It was a difficult summer again and blogging less important. Nurturing young kids (who also have school holidays) and the increasing MS struggles due to the rising temperatures, make the summertime hard months for me. Now summer is over and heat has passed, we had scheduled a very welcome “Save the Date” on our calendar. Yes, in September friends of our got married and of course that was something to look forward to. Minor issue… that damn disease in my body which remains to give me struggles on a daily basis.
Wedding vibes – a day with MS
2 Years earlier we had a wedding of another of our friends and the difference with my physical and mental condition between these two weddings is enormous. Man, man, I was in a bad shape two years ago. Back then I also had a great and fun day but at that time I was using a wheelchair and was having a lot of physical problems and emotions I could hardly control. The diagnosis and everything was so new and fresh to me back then. Acceptance was not on the table at all and I must confess, I never published the blog I wrote about that day. People would really be shocked by what challenges someone with MS would face on such a day when the person is having a bad period with flares. But nevertheless, even then, the wedding was wonderful and I am so grateful to have been present.
Preparations

It has been 3 weeks since my last Tysabri infusion so the benefits are wearing off again. My feet and legs are tingling all the time and at the moment on one foot I don’t feel 3 toes at all. It also just feels like I’m wearing socks that are too large and all uncomfortably stuffed up in my shoes. In reality I’m bare feet. So with the flat shoes and the sporty ones packed up I leave the house. In a couple of hours I probably start limping and my feet will start dragging. Good to have my ortheses packed with me. But hey, on the bright side, The wheelchair is dismissed and will stay at home. 🙂
I won’t last all day
The wedding is gorgeous. Although I was convinced beforehand that I would be able to stay until the end (since the wedding started in the afternoon) 2 hours before the end I had to get someone to pick me up to get me to bed. And no, even though it was such a short time frame until the end, I was not going to make it. No, I did not get a breakdown or increasing complaints or whatever, but in general, I was just exhausted. Come to think about it that we mainly sat all day during the ceremony, dinner and on the side of the dance floor. When I got tired, I did change my shoes. Who cares if it does or doesn’t look fashionably under a fancy dress. Even the bride is wearing flipflops on the dance floor. 😉 It’s the comfort and pleasure that counts. Only problem is that I can no longer have fun at this moment. Mentally, I’m just too exhausted. Tired of all impressions, cozy chatting, the buzz of guests, lights, sound and music. A healthy person has no idea how energy consuming all those impressions are. For a minute I have asked myself if I could have prevented this by using my wheelchair, but no. I have mainly sat and sitting upright is an activity where especially the muscles of the upper body are overused. I just sit there among the guests, but I start to notice that I actually can no longer afford to listen, to be enthusiastic and that even answering and having conversations takes too much effort of me. I need to rest. Now. And actually I just want to go to bed.
It is quite sad…
Now I look back the day after, I had such a great day and (apart from the fact that most guests are aware of my illness) actually it is not visible on the outside that something is wrong with me. Only when you know about it. You could say that I can squeeze my hands how well I recovered from all of my flares and that I can live quite normal with some adjustments, arrangements and plans, right? No, I won’t complain, because I know there are worse things in the world. But still, I’m not okay with the fact that I cannot function normally anymore and take part with the rest of the world. I love weddings and parties, mainly because you get the chance to meet up with people you haven’t seen in a while and keep updated on what’s going on in their lives. Personally, it bothers me a lot that by the time the party is getting started I can no longer be part of the party and the joy of the music. But I also think about who I would have loved to have a chat with and that I am actually sneaking out of the party early. Articulating and finding the right words becomes difficult. Actually, I have saved my last energy to say goodbye to the bride and groom. Nobody sees this kind of things on the outside, but for me, it’s all real.
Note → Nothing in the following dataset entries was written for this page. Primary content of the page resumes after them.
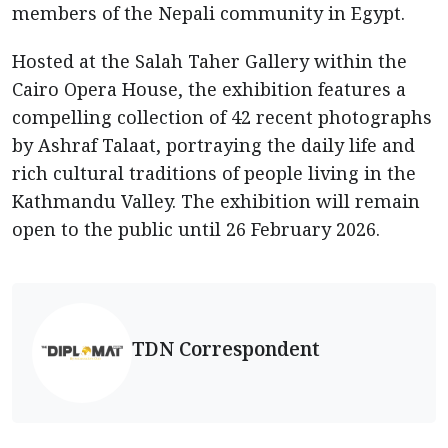
members of the Nepali community in Egypt.
Hosted at the Salah Taher Gallery within the
Cairo Opera House, the exhibition features a
compelling collection of 42 recent photographs
by Ashraf Talaat, portraying the daily life and
rich cultural traditions of people living in the
Kathmandu Valley. The exhibition will remain
open to the public until 26 February 2026.
TDN Correspondent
I am trying to accept that I have a different life now than the people around me and that everything is much slower now. But that my pace is slower does not mean that this also applies to my environment. I can therefore well imagine the incomprehension. At the moment I’m doing okay and I don’t have bad flares due to my medication. But at the same time I notice that my quality of life is decreasing bit by bit. And what will I do with that knowledge? I mean, my physical functions get worse. But when and how much worse? And what can and am I able to do about it in an attempt to put a stop to this? Or do I prefer to stick my head in the sand for a while now because that is the easiest way to go, just because I’m ‘fine’ now.
Just some thoughts of a MS warrior… this was a day with MS.